No fim, a explicação mais genérica possível é a do senso comum, e é perfeita em sua simplicidade:
Aquilo que normalmente seria evitado, na ficção é alvo de curiosidade e fascinação pela impossibilidade categorial, e esta curiosidade é estimulada ainda mais quando é orquestrada por uma narrativa que induz ao descobrimento / definição de um mistério, mesmo que insolúvel. O objeto de fascínio é diferente de nossa realidade categorial por seus aspectos horroríficos (intersticiais, ameaçadores e impuros) e exatamente por isso é uma curiosidade que deve ser enfrentada. O sentimento que isso desperta é ainda mais forte quando há um desafio a ser galgado, o que se aplica sobremaneira à estrutura narrativa. Ainda mais, quando há um elemento de descobrimento.

Tal satisfação de curiosidade ganha vulto em momentos socialmente tensos. Os ciclos do horror no cinema americano são claros quanto a isto (a depressão a partir de 1929, a paranóia anticomunista, a fragilidade da economia dos anos oitenta, e atualmente o medo com o desequilíbrio social mundial provocado pelo Bush).

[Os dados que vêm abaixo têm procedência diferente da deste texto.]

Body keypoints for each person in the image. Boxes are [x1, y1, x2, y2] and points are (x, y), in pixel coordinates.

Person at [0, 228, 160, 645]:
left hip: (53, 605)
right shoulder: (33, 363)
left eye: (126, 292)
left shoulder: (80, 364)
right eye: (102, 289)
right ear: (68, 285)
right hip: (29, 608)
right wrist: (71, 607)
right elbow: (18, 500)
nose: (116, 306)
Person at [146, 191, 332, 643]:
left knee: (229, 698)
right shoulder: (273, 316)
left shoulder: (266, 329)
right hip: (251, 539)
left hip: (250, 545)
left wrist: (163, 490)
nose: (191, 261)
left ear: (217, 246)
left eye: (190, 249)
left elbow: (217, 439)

Enfim, quando observamos o horror em nossas vidas, continuaremos a buscar motivos em nós para enfrentarmos Fred Krueger no cinema. Sem saber que é exatamente a curiosidade sobre sua natureza bizarra que nos leva até a sala escura. Saber isso não acaba com a graça do horror, mas faz com que nos liberemos para os outros aspectos de leitura disponíveis em uma obra e que nos dizem mais a um aspecto da realidade específico. E o horror é nosso gênero quando imersos nas incertezas, pois ao confrontar elementos que vão além de nossa capacidade avaliativa na ficção conseguimos satisfazer muitos aspectos mentais, como a sagacidade e a curiosidade, para que ajam no mundo das nossas, agora, devidamente dimensionadas dificuldades.

E eu odeio o “O vingador tóxico”. Mas morro de medo em “O Iluminado”.

16.1.06

Iniciando o papo


E por um instante, todos, absolutamente todos, horrorizaram-se e aclamaram por ver que o último bastião da escrita no papel, da máquina de escrever, das anotações no papelão que envolve o leite, resolveu ter o seu meio cibernético de botar idéias ao mundo. e o regozijo veio logo em seguida!
Bem vindo eu mesmo a este lado da tela.